Muara Taipa dan Tawaili tersisa

Dari peta sebaran izin pertambangan, saat ini hanya muara Sungai Taipa dan Sungai Tawaili yang belum beralih fungsi menjadi TUKS atau jetty.

Kondisi ini membuat kedua muara tersebut menjadi titik krusial bagi keberlangsungan migrasi burung.

Gifvents menilai muara Taipa dan Tawaili perlu dibebaskan dari aktivitas penambangan.

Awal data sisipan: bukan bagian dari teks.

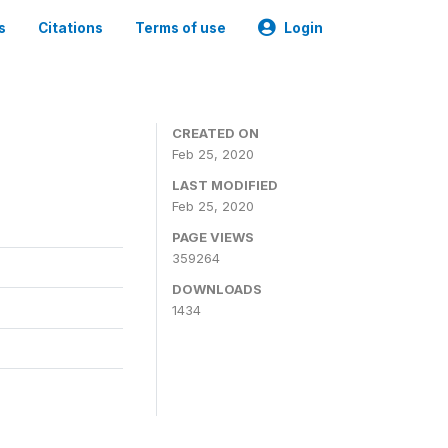
s
Citations
Terms of use
Login
CREATED ON
Feb 25, 2020
LAST MODIFIED
Feb 25, 2020
PAGE VIEWS
359264
DOWNLOADS
1434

Penetapan kawasan ini sebagai zona larangan tambang atau no mining zone dinilai mendesak. Upaya tersebut perlu diintegrasikan ke dalam tata ruang Kota Palu dan tata ruang Provinsi Sulawesi Tengah.

Baca juga:

Teluk Palu merupakan teluk yang relatif semitertutup. Teluk ini menerima pasokan air dari berbagai aliran sungai.

Kondisi tersebut membentuk zona peralihan muara pesisir yang kaya nutrien, serta sedimen lumpur dan pasir. Wilayah ini dikenal sebagai kawasan yang produktif secara ekologis.

"Secara ekologis, Teluk Palu menjadi penting karena menyediakan kebutuhan burung air dan burung pantai berupa perairan dangkal sebagai tempat untuk mencari makan, serta vegetasi mangrove dan semak pesisir, digunakan sebagai tempat untuk berlindung dan beristirahat," jelas dia.

Fungsi ini menjadikan kawasan muara, termasuk muara Taipa, sebagai lokasi singgah penting. Burung migran dapat memulihkan energi sebelum melanjutkan perjalanan jarak jauh.

Indonesia berada dalam lintasan jalur migrasi burung air Asia-Australia, dan jejaring lahan basah di sepanjang jalur ini diakui sebagai penopang konektivitas migrasi.